**EXERCISE DATA**:
----

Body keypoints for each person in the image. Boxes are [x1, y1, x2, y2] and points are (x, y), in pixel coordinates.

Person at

----

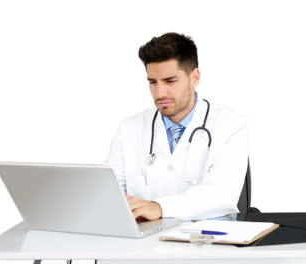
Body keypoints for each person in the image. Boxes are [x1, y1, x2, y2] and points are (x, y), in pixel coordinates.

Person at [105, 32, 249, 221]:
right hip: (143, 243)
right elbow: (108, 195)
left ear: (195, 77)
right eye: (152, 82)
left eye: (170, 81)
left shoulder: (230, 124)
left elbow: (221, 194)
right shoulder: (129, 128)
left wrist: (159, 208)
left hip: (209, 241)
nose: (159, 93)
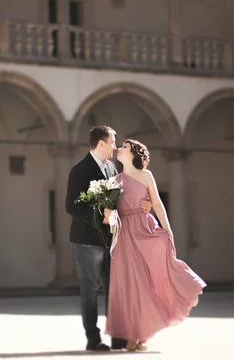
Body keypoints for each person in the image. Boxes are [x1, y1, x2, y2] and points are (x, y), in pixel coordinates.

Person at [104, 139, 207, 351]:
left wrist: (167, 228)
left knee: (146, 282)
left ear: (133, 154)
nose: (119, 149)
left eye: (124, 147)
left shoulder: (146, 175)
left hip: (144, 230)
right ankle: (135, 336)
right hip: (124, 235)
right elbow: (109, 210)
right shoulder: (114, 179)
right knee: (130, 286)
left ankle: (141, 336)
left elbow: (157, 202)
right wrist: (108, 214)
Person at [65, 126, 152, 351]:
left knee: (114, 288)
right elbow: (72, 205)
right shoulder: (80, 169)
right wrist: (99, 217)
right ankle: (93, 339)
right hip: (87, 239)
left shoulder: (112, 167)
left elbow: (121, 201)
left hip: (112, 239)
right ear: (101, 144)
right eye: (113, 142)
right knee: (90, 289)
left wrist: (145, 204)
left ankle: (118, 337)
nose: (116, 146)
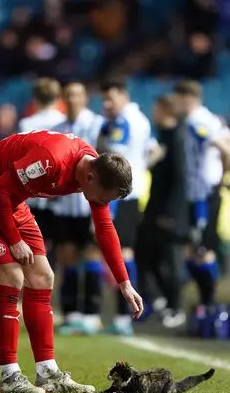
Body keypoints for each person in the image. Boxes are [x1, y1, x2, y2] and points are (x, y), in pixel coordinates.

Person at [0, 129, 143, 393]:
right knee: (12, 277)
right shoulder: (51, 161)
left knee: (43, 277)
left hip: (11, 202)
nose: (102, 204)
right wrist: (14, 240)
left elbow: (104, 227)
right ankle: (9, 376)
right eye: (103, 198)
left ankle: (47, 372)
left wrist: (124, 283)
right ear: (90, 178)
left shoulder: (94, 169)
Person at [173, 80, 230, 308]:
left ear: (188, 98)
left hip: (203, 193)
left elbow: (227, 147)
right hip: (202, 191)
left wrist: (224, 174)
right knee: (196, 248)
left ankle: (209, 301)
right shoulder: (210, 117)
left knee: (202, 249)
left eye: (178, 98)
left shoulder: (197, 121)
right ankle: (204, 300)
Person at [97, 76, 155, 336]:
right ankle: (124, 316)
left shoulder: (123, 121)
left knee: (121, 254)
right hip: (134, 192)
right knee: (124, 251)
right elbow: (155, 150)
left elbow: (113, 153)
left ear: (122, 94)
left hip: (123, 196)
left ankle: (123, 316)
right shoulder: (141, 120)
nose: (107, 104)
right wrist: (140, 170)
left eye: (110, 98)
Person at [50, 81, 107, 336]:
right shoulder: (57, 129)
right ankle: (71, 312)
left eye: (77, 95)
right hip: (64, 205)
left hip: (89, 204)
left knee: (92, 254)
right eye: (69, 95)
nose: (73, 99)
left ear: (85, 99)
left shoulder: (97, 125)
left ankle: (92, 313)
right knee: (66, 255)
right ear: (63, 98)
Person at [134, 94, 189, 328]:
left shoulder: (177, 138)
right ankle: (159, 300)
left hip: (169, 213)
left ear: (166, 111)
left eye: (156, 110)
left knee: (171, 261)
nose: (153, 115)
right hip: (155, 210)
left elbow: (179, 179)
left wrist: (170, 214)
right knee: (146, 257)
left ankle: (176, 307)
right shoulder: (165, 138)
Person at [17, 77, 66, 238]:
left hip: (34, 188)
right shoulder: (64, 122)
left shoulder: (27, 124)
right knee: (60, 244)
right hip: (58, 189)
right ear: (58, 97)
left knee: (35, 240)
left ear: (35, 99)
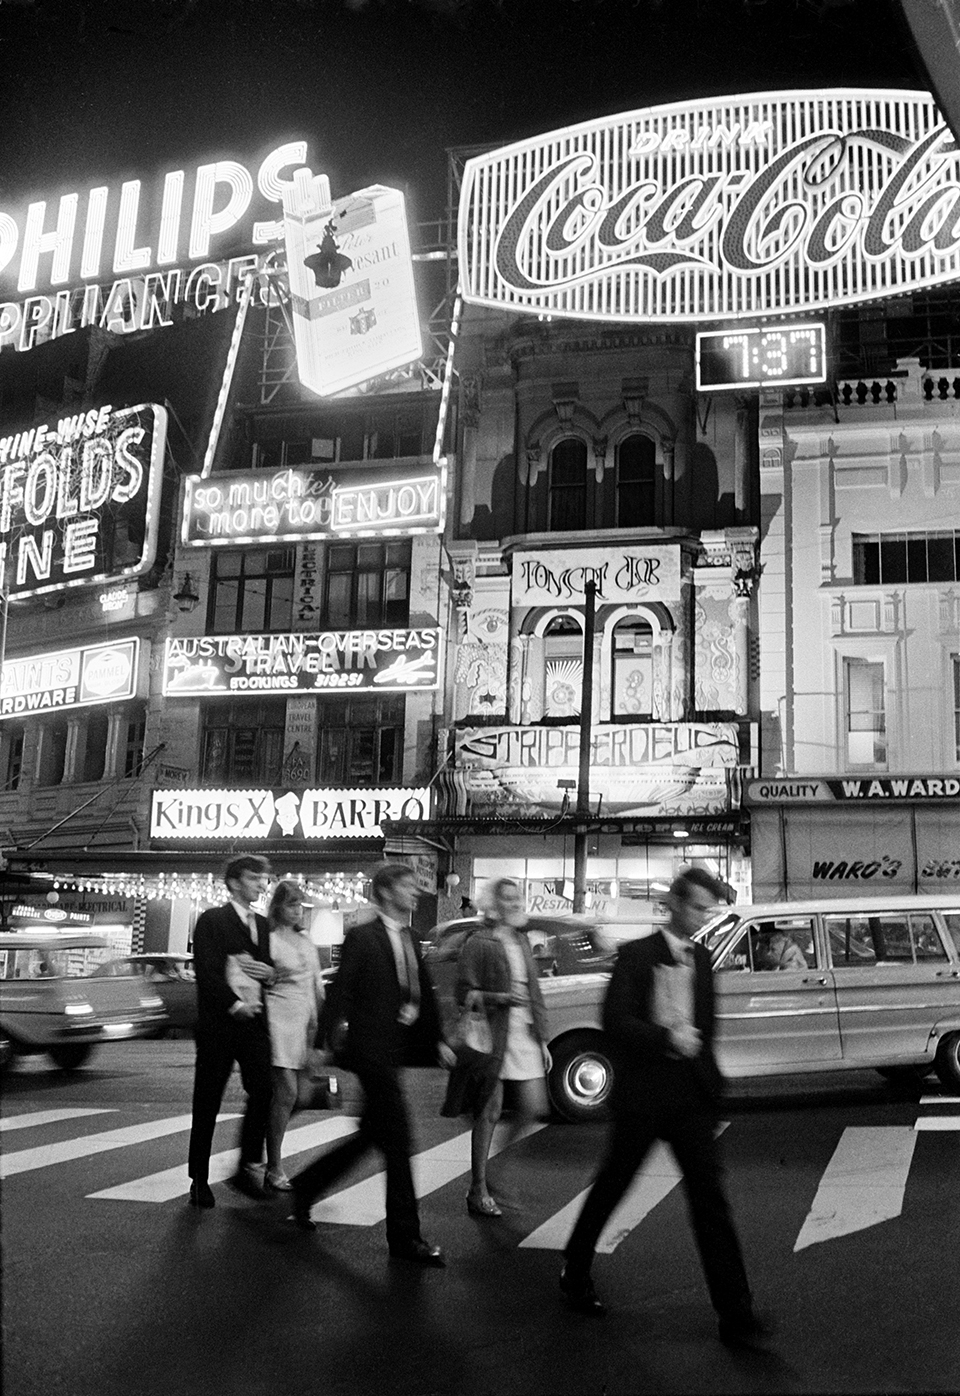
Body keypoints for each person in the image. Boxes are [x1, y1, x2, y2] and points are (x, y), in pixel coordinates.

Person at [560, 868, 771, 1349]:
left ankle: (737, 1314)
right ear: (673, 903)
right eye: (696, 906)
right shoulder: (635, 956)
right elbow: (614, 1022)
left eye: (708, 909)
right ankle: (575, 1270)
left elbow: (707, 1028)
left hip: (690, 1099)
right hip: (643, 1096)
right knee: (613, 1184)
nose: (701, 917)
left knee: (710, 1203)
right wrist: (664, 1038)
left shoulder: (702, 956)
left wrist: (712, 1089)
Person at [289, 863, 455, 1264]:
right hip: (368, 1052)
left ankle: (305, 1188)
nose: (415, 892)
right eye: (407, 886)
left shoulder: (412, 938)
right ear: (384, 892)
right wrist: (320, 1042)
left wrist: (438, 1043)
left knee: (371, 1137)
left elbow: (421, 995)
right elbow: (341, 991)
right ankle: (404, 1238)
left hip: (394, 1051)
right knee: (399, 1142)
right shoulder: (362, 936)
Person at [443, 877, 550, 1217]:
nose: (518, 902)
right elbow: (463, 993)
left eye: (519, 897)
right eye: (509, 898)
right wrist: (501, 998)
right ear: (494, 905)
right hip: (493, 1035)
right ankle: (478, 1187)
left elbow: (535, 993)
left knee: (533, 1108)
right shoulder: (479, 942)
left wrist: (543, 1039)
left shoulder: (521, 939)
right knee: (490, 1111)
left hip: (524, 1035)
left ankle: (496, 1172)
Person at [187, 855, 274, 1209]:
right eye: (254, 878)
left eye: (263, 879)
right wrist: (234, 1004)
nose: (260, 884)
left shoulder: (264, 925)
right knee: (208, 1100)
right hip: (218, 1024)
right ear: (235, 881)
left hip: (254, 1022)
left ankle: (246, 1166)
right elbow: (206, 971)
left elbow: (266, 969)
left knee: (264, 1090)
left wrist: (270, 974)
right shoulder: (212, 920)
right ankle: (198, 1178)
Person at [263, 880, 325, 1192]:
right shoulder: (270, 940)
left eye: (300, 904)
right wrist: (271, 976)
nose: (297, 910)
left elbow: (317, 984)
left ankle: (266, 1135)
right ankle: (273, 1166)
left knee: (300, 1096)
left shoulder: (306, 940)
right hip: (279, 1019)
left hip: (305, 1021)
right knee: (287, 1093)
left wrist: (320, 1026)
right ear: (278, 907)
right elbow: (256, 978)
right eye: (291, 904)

----

**BRIEF**: Reproduce the listing above exactly from the line containing "right ankle: (159, 300)" up to and including the line containing "nose: (701, 917)", omitting any images and everything outside those lines.

**EXPECTED ANSWER**:
right ankle: (159, 300)
left hip: (169, 213)
left ear: (166, 111)
left eye: (156, 110)
left knee: (171, 261)
nose: (153, 115)
right hip: (155, 210)
left elbow: (179, 179)
left wrist: (170, 214)
right knee: (146, 257)
left ankle: (176, 307)
right shoulder: (165, 138)
Person at [17, 77, 66, 238]:
left hip: (34, 188)
right shoulder: (64, 122)
left shoulder: (27, 124)
right knee: (60, 244)
right hip: (58, 189)
right ear: (58, 97)
left knee: (35, 240)
left ear: (35, 99)
Body keypoints for each person in the image. Boxes are [x1, y1, x2, y2] and points are (x, y), in pixel coordinates.

Person at [560, 868, 771, 1349]:
left ankle: (737, 1314)
right ear: (673, 903)
right eye: (696, 906)
right shoulder: (635, 956)
right elbow: (614, 1022)
left eye: (708, 909)
right ankle: (575, 1270)
left elbow: (707, 1028)
left hip: (690, 1099)
right hip: (643, 1096)
right knee: (613, 1184)
nose: (701, 917)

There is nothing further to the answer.